═════ Extracted material

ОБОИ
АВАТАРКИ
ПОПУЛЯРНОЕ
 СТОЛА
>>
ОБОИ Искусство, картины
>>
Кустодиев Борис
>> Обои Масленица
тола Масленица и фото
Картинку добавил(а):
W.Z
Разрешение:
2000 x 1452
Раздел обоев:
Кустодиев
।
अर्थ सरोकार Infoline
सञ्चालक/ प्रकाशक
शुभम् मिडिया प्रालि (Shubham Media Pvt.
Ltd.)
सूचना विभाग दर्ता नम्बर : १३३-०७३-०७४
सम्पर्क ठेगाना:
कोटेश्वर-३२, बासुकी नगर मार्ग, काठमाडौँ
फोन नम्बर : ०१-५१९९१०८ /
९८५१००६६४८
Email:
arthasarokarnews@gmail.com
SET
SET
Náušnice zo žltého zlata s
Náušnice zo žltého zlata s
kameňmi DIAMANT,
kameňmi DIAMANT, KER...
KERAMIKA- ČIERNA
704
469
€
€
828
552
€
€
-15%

══════════

Task prompt: All of the material above is to be repeated exactly.

Written answer:
ОБОИ
АВАТАРКИ
ПОПУЛЯРНОЕ
 СТОЛА
>>
ОБОИ Искусство, картины
>>
Кустодиев Борис
>> Обои Масленица
тола Масленица и фото
Картинку добавил(а):
W.Z
Разрешение:
2000 x 1452
Раздел обоев:
Кустодиев
।
अर्थ सरोकार Infoline
सञ्चालक/ प्रकाशक
शुभम् मिडिया प्रालि (Shubham Media Pvt.
Ltd.)
सूचना विभाग दर्ता नम्बर : १३३-०७३-०७४
सम्पर्क ठेगाना:
कोटेश्वर-३२, बासुकी नगर मार्ग, काठमाडौँ
फोन नम्बर : ०१-५१९९१०८ /
९८५१००६६४८
Email:
arthasarokarnews@gmail.com
SET
SET
Náušnice zo žltého zlata s
Náušnice zo žltého zlata s
kameňmi DIAMANT,
kameňmi DIAMANT, KER...
KERAMIKA- ČIERNA
704
469
€
€
828
552
€
€
-15%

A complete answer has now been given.